TEMPO.CO, Jakarta - Sebuah studi melaporkan sekitar sepertiga dari semua spesies pohon di dunia terancam punah. Laporan itu berdasarkan indeks global yang diterbitkan Rabu, 1 September 2021, dan memperingatkan bahwa perubahan iklim dapat menyebabkan beberapa ekosistem hutan runtuh.
"Banyak spesies pohon berada di ambang kepunahan, beberapa diwakili oleh satu individu terakhir yang masih hidup," ujar Jean-Christophe Vie, Director General of Fondation Franklinia, dalam kata pengantar laporan, seperti dikutip dari Phys, Rabu.
Studi mengamati risiko terhadap 58.497 spesies pohon di seluruh dunia dan menemukan bahwa 30 persen (17.500) terancam punah, dengan tujuh persen lagi terdaftar sebagai "mungkin terancam". Untuk 21 persen spesies tidak ada cukup data untuk evaluasi, dan lebih dari 40 persen terdaftar sebagai "tidak terancam".
Pohon-pohon terkenal seperti magnolia termasuk yang paling terancam, sementara pohon ek, maple, dan eboni juga dianggap berisiko. Lalu, sekitar 142 spesies pohon ditemukan telah punah, serta lebih dari 440 memiliki kurang dari 50 pohon individu di alam liar.
Menurut Vie, hasil studi ini cukup mengejutkan di mana tingkat deforestasi tetap begitu tinggi. Hal ini mengingat peran penting yang dimainkan pohon—menyediakan habitat bagi sebagian besar hewan dan tumbuhan dunia. “Serta memperlambat perubahan iklim dengan menyerap karbon, dan menyediakan bahan untuk obat-obatan,” katanya.
Laporan berjudul State of the World's Trees itu menerangkan, pembukaan lahan untuk pertanian—baik tanaman pangan maupun ternak—dan penebangan sejauh ini merupakan ancaman terbesar bagi pohon-pohon di dunia. Termasuk perubahan iklim juga memiliki dampak yang dapat diukur dengan jelas.
Brasil adalah rumah bagi sebagian besar hutan Amazon, jenis hutan hujan tropis, yang semakin terancam oleh ekspansi pertanian dan penebangan besar-besaran. Negeri Samba itu memiliki spesies pohon terbanyak, 8.847, dan juga jumlah pohon terancam terbesar yakni sebanyak 1.788 spesies.
Namun, proporsi tertinggi spesies terancam ditemukan di Afrika tropis, terutama di pulau-pulau seperti Madagaskar dan Mauritius. Keduanya memiliki 59 persen dan 57 persen spesies pohon yang terancam.
Laporan juga mengangkat kekhawatiran bahwa kerusakan dapat terjadi di seluruh ekosistem yang mempengaruhi komunitas pohon.
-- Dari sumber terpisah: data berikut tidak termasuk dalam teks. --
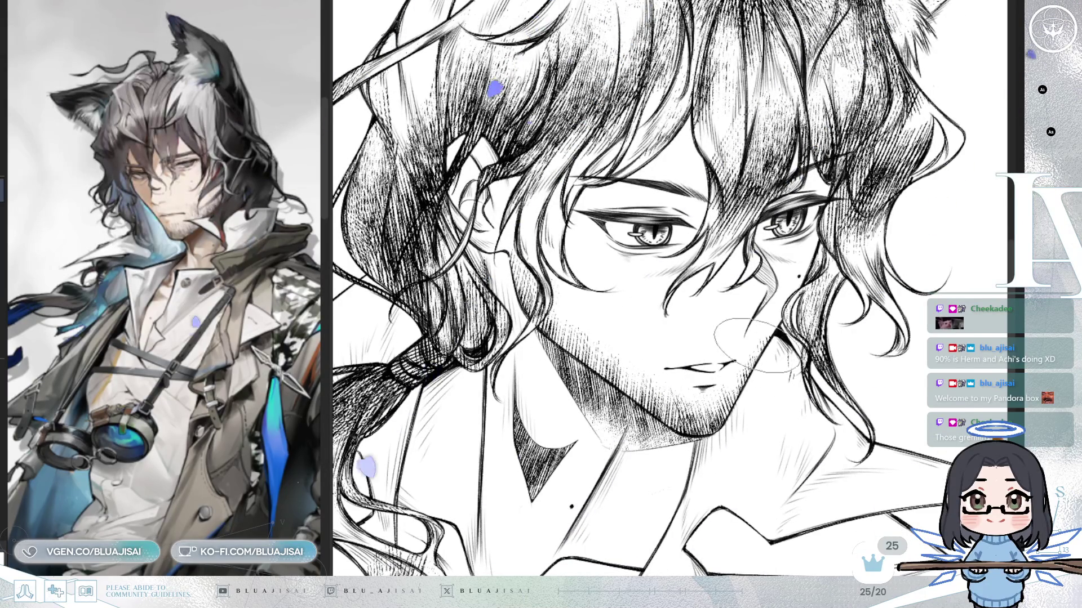
scroll(755, 344, "down", 5)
Contoh penting termasuk hilangnya satu juta hektare spesies cemara di Alaska dan sekitar sepuluh juta hektare pinus lodgepole di British Columbia.
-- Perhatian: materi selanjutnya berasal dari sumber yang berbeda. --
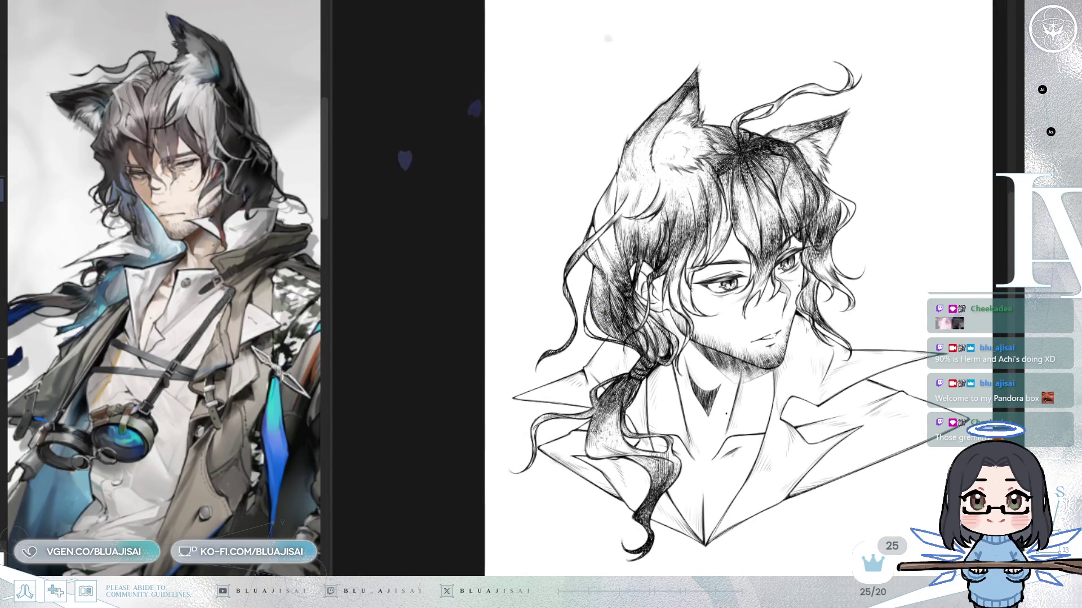
key("m")
scroll(782, 268, "up", 2)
Ekosistem hutan dapat runtuh ketika mengalami berbagai tekanan—seperti kebakaran, penebangan, dan perusakan habitat—yang berpotensi berinteraksi dan mendorong perubahan ekologis yang tiba-tiba. Namun, Direktur Konservasi Ekologi di Bournemouth University, Adrian Newton, mengatakan, “Perubahan iklim berpotensi menjadi pendorong utama keruntuhan di sebagian besar di antaranya.”
Dampak perubahan iklim dan cuaca buruk adalah ancaman langsung bagi lebih dari seribu spesies sekaligus. Perubahan iklim menyebabkan perubahan habitat, meningkatnya badai dan banjir, serta lebih banyak kebakaran hutan, hama, dan penyakit.
Pemandangan jalanan di Kangaroo Island, Australia sebelum (kiri) dan sesudah kebakaran. Jalanan berliku yang di kelilingi hutan yang asri kini berubah menjadi kawasan gersang dengan abu dan pohon-pohon kering akibat kebakaran yang terjadi selama berbulan-bulan. boredpanda.com
“Fokus kuat pada pemulihan hutan untuk mengurangi dampak perubahan iklim adalah kesempatan besar untuk mengubah gambaran yang mengerikan ini,” kata Vie.
Namun, Vie juga berujar, sangat penting untuk memastikan pohon yang tepat ditanam di tempat yang tepat. Menurutnya, spesies pohon yang telah berevolusi selama jutaan tahun, beradaptasi dengan perubahan iklim, tidak bisa lagi bertahan dari gempuran ancaman manusia.
"Betapa piciknya kita membiarkan hilangnya spesies pohon di mana masyarakat global bergantung secara ekologis dan ekonomi,” tutur Vie menambahkan.